## EXERCISE OBJECTIVE
Copy only what lies from the line containing "3: (558, 251, 39.77)" through the line containing "48: (506, 263, 45.33)" in the entries below, keeping both end lines exact and dropping every picture.

Segment Start: DATA

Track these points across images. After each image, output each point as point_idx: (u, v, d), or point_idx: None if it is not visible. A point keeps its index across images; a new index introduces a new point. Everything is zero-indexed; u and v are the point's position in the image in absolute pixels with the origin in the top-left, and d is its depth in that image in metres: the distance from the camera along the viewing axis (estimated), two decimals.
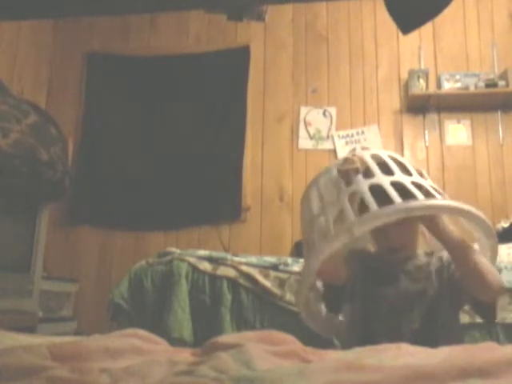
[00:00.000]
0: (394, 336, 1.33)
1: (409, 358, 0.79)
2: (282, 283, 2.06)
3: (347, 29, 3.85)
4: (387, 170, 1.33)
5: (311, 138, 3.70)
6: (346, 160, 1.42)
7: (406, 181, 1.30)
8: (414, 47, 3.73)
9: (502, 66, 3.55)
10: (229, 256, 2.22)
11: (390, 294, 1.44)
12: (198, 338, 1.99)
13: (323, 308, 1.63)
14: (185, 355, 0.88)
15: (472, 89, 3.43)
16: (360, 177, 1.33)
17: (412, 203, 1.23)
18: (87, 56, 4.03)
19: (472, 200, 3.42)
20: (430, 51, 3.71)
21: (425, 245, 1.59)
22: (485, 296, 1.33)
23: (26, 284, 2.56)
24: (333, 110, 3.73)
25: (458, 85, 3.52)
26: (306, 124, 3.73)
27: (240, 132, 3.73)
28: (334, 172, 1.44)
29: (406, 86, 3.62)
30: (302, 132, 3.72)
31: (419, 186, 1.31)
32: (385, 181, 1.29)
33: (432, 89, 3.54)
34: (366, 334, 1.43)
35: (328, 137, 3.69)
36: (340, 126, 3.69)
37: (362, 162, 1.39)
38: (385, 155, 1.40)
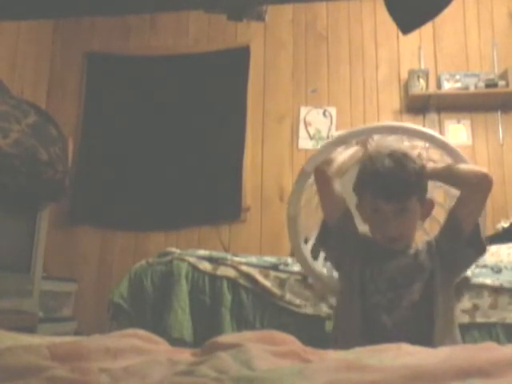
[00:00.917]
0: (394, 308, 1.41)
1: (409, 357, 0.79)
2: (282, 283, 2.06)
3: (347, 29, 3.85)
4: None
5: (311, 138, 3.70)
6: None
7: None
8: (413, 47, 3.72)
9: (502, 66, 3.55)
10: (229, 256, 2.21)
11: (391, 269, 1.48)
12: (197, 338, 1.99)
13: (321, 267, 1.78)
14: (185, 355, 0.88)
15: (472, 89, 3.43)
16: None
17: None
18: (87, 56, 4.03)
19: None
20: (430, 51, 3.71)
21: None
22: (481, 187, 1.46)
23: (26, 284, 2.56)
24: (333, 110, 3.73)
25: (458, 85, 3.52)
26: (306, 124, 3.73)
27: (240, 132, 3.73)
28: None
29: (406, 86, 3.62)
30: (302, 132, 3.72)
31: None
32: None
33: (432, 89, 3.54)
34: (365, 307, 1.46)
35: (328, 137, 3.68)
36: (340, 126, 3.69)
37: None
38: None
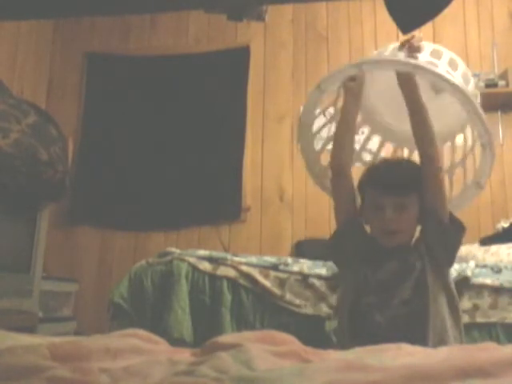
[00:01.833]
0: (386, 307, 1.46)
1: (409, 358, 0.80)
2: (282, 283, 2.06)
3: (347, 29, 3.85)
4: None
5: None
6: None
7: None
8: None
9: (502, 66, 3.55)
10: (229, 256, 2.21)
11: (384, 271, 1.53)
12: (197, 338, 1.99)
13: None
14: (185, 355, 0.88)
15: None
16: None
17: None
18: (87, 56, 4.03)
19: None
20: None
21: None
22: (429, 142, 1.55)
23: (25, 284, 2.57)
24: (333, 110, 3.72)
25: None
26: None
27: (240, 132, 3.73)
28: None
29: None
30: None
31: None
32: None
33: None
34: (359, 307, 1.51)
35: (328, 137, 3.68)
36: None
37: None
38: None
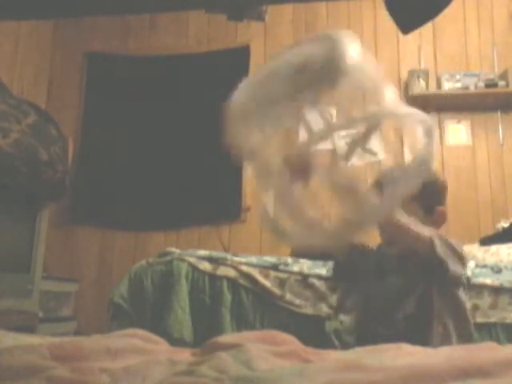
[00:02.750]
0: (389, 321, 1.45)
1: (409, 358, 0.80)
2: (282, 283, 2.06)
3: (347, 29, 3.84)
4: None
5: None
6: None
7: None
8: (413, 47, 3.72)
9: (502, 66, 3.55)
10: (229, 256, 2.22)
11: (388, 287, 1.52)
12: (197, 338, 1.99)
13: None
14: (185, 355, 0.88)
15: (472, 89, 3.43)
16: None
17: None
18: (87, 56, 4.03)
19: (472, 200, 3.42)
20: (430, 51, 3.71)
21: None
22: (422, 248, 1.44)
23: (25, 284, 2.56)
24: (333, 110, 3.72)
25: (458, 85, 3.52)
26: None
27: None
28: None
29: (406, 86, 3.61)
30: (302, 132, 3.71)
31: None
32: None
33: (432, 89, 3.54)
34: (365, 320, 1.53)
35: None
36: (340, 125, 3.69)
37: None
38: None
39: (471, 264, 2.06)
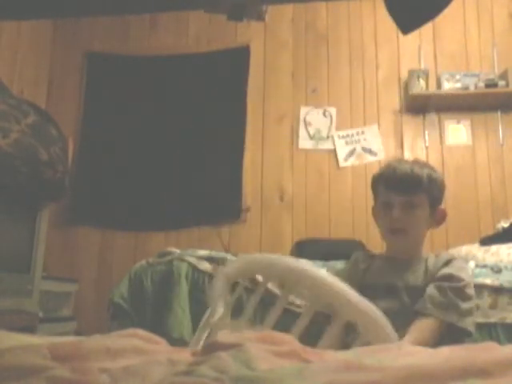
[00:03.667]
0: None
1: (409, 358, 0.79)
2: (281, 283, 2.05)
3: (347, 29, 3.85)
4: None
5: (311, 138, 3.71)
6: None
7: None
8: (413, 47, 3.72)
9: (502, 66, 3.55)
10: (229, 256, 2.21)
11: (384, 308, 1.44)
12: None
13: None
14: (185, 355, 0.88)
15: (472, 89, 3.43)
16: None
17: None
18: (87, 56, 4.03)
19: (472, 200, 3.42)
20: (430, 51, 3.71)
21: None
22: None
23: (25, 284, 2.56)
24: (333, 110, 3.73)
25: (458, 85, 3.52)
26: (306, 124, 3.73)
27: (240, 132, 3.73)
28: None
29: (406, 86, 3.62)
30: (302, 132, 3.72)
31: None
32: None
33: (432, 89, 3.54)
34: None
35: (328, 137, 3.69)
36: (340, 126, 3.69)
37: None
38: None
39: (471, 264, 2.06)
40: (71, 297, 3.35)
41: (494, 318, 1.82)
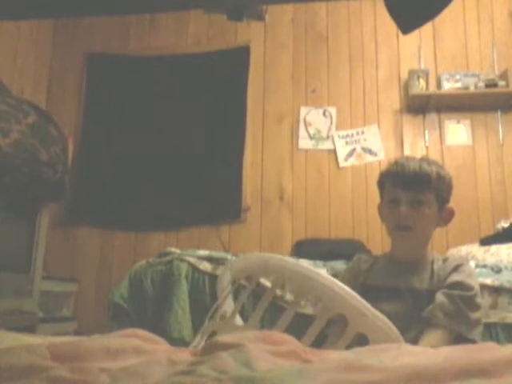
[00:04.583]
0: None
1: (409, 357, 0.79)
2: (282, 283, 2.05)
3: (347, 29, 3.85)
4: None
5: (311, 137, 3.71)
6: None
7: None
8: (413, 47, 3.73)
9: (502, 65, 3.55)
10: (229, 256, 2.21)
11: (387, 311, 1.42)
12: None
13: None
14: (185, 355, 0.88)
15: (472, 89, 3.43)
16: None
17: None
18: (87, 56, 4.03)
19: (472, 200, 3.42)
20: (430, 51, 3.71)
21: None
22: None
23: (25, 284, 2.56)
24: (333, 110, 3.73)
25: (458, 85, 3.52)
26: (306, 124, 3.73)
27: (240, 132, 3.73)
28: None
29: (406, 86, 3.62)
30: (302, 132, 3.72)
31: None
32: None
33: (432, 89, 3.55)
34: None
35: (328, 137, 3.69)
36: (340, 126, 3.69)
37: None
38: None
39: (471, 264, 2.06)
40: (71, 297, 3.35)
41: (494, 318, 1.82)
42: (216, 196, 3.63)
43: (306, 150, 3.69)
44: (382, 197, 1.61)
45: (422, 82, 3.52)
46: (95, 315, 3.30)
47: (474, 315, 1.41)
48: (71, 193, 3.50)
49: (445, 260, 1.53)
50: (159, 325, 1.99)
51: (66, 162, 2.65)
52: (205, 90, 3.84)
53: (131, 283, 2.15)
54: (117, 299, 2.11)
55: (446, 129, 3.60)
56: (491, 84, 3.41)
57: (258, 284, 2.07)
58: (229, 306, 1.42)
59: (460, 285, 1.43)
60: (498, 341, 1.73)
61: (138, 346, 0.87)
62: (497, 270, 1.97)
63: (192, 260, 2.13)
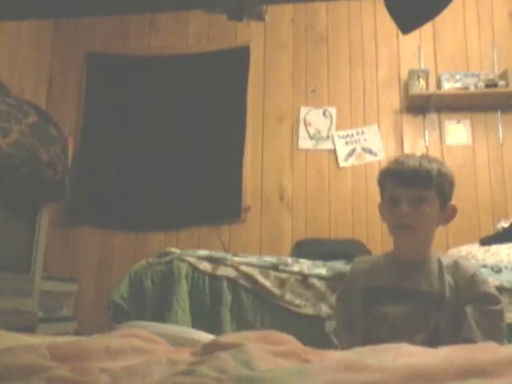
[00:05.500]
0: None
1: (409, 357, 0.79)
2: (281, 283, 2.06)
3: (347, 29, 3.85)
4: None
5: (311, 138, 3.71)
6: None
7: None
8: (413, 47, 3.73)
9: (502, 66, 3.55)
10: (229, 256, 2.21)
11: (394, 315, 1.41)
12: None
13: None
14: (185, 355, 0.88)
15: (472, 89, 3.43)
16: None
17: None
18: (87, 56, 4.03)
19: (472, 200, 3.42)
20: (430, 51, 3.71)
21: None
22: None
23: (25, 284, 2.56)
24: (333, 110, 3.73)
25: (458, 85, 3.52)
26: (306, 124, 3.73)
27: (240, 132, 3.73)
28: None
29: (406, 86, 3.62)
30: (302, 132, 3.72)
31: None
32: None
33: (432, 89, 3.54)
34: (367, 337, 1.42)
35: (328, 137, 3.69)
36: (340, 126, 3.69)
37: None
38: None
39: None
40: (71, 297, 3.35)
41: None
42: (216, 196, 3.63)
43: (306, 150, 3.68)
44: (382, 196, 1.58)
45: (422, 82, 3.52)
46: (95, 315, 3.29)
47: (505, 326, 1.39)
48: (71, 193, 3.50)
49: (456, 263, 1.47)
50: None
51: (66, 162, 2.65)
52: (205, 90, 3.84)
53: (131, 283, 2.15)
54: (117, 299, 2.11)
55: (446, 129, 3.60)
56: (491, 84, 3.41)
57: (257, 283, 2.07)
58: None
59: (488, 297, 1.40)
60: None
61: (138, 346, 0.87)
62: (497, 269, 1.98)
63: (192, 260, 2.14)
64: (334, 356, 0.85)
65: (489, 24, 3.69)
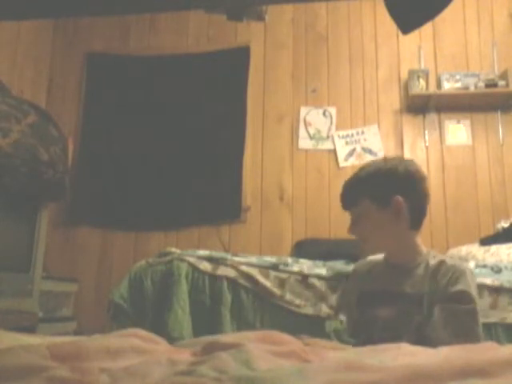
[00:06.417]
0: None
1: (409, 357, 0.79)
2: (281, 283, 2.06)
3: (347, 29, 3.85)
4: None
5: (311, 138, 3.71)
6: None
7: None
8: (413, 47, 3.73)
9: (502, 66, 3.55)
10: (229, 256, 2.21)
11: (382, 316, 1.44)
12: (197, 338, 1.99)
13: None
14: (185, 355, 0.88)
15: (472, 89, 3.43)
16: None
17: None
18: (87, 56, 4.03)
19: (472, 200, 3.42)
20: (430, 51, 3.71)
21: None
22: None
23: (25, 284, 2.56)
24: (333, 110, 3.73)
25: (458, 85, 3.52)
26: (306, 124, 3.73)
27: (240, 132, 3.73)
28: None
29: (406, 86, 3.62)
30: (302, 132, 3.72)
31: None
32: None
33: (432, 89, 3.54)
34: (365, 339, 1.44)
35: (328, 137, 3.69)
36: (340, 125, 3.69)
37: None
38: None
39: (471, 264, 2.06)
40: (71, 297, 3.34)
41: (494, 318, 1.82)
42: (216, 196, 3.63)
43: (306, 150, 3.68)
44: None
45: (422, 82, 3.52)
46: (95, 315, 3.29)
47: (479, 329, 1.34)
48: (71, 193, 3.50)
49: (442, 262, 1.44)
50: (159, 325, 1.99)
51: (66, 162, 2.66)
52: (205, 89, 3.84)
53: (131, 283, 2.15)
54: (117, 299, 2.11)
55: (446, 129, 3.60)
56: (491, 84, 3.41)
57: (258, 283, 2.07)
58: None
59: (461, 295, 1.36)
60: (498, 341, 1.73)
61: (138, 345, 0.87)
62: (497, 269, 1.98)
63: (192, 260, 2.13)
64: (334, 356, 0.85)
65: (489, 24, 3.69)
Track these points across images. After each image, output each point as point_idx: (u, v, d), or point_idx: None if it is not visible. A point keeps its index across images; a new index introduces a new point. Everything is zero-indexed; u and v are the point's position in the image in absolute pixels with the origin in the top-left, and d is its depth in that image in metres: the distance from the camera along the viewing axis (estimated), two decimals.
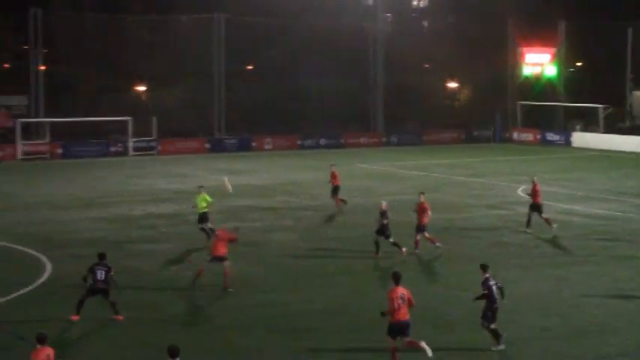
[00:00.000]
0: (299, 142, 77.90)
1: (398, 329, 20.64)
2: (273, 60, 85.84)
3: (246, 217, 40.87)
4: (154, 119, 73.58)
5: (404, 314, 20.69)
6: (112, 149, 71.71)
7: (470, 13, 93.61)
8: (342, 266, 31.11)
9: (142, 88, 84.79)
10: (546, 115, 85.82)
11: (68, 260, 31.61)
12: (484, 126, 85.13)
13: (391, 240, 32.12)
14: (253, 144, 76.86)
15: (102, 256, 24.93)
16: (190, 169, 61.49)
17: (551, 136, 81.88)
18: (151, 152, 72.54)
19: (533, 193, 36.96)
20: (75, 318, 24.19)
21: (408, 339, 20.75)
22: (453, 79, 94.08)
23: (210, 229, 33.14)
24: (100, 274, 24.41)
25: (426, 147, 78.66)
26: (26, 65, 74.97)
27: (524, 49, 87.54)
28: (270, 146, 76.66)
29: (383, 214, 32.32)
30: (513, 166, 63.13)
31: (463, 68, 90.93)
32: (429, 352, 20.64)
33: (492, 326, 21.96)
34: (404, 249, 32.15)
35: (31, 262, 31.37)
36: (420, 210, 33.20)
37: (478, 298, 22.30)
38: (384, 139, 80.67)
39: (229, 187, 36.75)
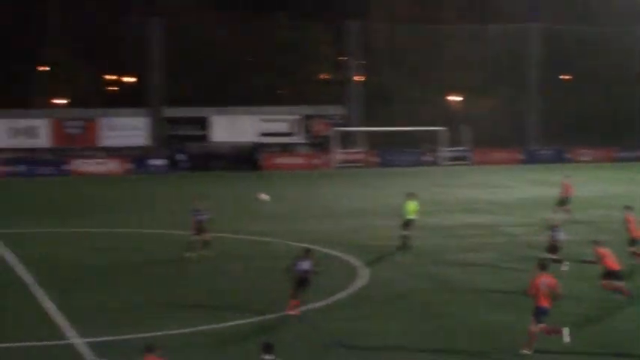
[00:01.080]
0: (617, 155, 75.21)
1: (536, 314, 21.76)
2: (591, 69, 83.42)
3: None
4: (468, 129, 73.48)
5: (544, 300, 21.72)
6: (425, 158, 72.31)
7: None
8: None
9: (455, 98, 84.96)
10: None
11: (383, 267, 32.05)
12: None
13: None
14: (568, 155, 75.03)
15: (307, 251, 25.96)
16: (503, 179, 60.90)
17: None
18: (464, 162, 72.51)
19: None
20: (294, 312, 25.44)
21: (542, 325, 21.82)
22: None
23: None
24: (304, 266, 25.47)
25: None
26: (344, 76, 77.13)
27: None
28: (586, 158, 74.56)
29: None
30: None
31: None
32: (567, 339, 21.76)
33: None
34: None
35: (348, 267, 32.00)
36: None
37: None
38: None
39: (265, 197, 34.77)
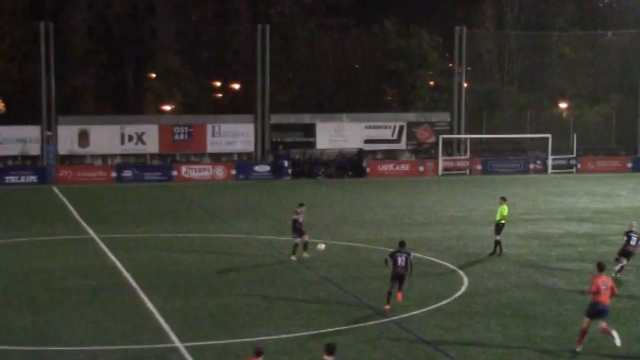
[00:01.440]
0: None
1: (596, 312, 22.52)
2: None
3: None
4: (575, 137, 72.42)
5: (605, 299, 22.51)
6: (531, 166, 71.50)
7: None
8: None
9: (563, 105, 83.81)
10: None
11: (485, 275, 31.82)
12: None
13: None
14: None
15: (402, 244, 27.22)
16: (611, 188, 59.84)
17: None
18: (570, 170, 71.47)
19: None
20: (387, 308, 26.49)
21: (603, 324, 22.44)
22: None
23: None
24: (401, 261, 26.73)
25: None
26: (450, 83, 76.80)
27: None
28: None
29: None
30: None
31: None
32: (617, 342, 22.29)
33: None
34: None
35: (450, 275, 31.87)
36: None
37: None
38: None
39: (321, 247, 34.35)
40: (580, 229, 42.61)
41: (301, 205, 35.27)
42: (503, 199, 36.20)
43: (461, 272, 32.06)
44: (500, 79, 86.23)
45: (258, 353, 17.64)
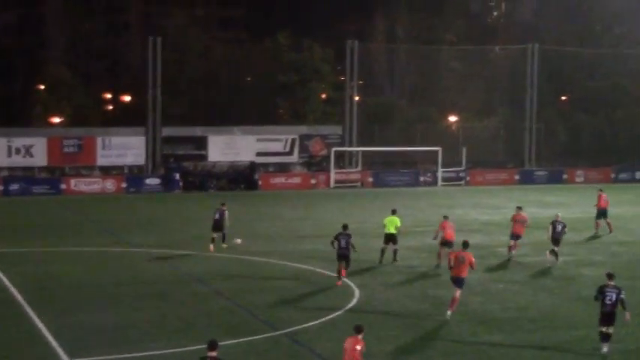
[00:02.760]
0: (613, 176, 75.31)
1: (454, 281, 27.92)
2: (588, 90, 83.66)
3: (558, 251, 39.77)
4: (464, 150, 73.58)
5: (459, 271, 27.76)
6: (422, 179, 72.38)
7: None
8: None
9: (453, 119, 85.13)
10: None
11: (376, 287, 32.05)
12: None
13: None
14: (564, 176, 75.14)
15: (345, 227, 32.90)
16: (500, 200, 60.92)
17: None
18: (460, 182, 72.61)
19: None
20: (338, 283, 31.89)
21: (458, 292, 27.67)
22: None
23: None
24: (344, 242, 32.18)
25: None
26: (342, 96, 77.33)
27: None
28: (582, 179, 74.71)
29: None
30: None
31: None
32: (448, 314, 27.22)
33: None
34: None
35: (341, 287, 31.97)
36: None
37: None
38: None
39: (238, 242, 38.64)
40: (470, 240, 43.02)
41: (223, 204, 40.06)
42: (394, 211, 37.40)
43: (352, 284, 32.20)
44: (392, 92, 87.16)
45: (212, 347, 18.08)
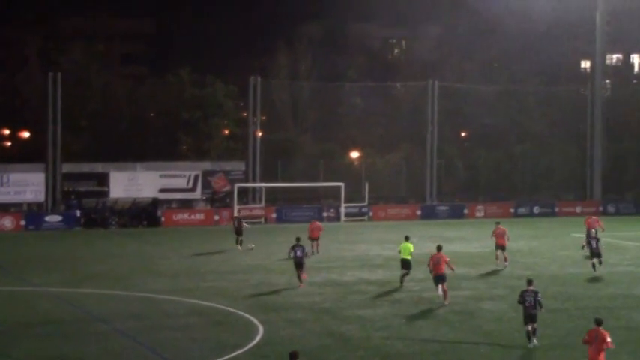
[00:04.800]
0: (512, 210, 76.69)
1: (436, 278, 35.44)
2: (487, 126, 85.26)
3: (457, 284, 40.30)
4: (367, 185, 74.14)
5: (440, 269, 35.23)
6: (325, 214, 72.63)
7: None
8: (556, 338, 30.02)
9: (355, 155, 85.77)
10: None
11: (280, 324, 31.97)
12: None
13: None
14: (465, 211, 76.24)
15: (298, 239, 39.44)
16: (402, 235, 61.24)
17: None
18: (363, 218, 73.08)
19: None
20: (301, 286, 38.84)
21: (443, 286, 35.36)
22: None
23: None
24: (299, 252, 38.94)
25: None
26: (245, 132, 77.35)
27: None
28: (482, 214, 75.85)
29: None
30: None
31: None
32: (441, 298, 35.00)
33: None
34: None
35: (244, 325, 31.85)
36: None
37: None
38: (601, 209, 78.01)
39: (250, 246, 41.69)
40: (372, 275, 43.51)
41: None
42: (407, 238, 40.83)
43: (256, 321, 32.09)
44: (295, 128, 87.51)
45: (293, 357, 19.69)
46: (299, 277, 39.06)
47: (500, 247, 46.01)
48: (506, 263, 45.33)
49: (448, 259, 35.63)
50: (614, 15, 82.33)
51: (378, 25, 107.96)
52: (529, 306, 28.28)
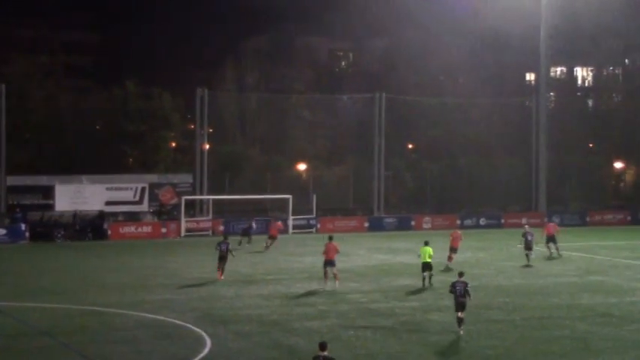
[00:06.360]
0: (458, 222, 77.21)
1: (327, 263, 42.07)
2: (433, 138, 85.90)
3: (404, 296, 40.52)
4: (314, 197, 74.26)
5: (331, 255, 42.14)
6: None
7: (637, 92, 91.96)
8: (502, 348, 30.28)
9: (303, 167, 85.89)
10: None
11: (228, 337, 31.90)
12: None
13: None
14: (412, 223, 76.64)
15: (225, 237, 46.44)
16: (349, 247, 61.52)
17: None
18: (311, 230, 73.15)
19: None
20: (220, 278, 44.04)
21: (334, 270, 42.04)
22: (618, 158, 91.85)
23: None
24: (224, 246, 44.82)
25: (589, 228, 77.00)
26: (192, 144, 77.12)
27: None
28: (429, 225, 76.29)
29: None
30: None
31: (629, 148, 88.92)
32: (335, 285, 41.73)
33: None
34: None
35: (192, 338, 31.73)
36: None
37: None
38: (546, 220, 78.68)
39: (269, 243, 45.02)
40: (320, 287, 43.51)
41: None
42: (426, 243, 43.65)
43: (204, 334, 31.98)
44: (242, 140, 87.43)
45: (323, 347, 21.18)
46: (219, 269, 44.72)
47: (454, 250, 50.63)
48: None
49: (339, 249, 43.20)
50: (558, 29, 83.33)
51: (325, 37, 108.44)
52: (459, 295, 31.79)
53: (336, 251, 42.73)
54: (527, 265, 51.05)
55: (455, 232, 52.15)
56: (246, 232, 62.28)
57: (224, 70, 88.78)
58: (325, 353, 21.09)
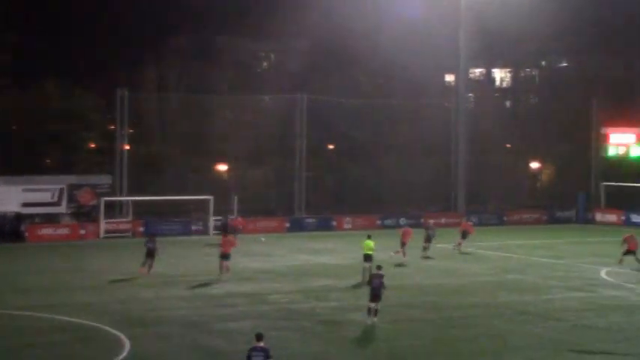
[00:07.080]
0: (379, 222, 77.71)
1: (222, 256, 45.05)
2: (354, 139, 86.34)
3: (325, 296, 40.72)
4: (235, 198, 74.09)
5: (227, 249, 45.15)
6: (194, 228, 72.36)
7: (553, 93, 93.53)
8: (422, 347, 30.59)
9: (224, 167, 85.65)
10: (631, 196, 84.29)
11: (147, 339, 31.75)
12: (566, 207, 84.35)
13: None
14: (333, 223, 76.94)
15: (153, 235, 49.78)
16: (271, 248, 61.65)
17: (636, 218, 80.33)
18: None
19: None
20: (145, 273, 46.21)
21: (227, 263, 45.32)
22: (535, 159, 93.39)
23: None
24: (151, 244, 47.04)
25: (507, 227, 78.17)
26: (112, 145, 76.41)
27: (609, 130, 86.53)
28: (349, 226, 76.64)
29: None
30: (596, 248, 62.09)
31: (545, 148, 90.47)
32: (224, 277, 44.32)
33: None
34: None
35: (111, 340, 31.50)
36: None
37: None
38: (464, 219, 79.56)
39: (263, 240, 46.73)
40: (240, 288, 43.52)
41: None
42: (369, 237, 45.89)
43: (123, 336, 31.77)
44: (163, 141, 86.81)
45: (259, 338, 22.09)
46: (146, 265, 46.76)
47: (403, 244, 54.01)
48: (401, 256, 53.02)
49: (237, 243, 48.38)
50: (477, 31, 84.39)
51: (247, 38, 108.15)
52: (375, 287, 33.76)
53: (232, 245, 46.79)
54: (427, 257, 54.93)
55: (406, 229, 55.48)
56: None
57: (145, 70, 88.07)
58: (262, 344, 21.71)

Segment End: DATA

## EXPECTED ANSWER
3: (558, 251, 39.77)
4: (464, 150, 73.58)
5: (459, 271, 27.76)
6: (422, 179, 72.38)
7: None
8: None
9: (453, 119, 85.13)
10: None
11: (376, 287, 32.05)
12: None
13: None
14: (564, 176, 75.14)
15: (345, 227, 32.90)
16: (500, 200, 60.92)
17: None
18: (460, 182, 72.61)
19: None
20: (338, 283, 31.89)
21: (458, 292, 27.67)
22: None
23: None
24: (344, 242, 32.18)
25: None
26: (342, 96, 77.33)
27: None
28: (582, 179, 74.71)
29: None
30: None
31: None
32: (448, 314, 27.22)
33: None
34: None
35: (341, 287, 31.97)
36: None
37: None
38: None
39: (238, 242, 38.64)
40: (470, 240, 43.02)
41: (223, 204, 40.06)
42: (394, 211, 37.40)
43: (352, 284, 32.20)
44: (392, 92, 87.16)
45: (212, 347, 18.08)
[00:04.800]
0: (512, 210, 76.69)
1: (436, 278, 35.44)
2: (487, 126, 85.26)
3: (457, 284, 40.30)
4: (367, 185, 74.14)
5: (440, 269, 35.23)
6: (325, 214, 72.63)
7: None
8: (556, 338, 30.02)
9: (355, 155, 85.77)
10: None
11: (280, 324, 31.97)
12: None
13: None
14: (465, 211, 76.24)
15: (298, 239, 39.44)
16: (402, 235, 61.24)
17: None
18: (363, 218, 73.08)
19: None
20: (301, 286, 38.84)
21: (443, 286, 35.36)
22: None
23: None
24: (299, 252, 38.94)
25: None
26: (245, 132, 77.35)
27: None
28: (482, 214, 75.85)
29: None
30: None
31: None
32: (441, 298, 35.00)
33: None
34: None
35: (244, 325, 31.85)
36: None
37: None
38: (601, 209, 78.01)
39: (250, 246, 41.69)
40: (372, 275, 43.51)
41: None
42: (407, 238, 40.83)
43: (256, 321, 32.09)
44: (295, 128, 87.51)
45: (293, 357, 19.69)
46: (299, 277, 39.06)
47: (500, 247, 46.01)
48: (506, 263, 45.33)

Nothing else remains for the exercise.